Lucy respira hondo. Parece a punto de contestar a su homilía, pero no lo hace. Llegan a la casa en silencio.

9

Está sentado en el cuarto de estar, viendo un partido de fútbol por televisión. Van cero a cero; ninguno de los dos equipos parece tener ganas de ganar.

Los comentarios alternan el sotho con el xhosa, lenguas de las que no entiende una sola palabra. Baja el volumen hasta no ser sino un murmullo. Sábado por la tarde en Sudáfrica, un lapso consagrado a los hombres y sus placeres. Da un par de cabezadas y se adormece.

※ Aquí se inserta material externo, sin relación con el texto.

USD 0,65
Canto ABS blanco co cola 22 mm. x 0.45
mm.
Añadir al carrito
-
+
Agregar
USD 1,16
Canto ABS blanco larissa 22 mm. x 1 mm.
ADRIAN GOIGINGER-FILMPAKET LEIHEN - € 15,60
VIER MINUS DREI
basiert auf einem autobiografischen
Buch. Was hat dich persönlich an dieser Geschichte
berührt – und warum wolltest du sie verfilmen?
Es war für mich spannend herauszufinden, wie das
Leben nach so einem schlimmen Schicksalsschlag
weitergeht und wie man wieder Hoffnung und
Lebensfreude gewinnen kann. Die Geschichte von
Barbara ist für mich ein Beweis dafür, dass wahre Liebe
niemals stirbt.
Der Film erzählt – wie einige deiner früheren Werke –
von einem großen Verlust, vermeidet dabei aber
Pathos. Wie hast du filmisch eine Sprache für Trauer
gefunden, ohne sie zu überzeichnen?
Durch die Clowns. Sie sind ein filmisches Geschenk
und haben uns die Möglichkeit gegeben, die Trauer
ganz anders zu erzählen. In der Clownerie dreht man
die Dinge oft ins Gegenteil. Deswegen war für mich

Cuando despierta, Petrus se encuentra a su lado en el sofá, con una botella de cerveza en la mano. Ha subido el volumen.

– Son los Bushbucks -dice Petrus-. Mi equipo, vaya. Juegan contra los Sundowns.

Los Sundowns sacan un córner. Se arma un barullo en el área de meta. Cuando se posa la polvareda, el portero de los Bushbucks aparece tendido boca abajo, con la pelota sujeta contra el pecho.

– ¡Es bueno! ¡Es muy bueno! -dice Petrus-. Es un portero estupendo. No hay que dejar que nos lo quiten.

El partido termina sin goles. Petrus cambia de canal. Boxeo: dos hombres minúsculos, tan pequeños que apenas le llegan al árbitro a la altura del pecho, dan vueltas alrededor el uno del otro, dan saltos, se lanzan puñetazos.

Se levanta y se aleja hasta el fondo de la casa. Lucy está tumbada en la cama, está leyendo.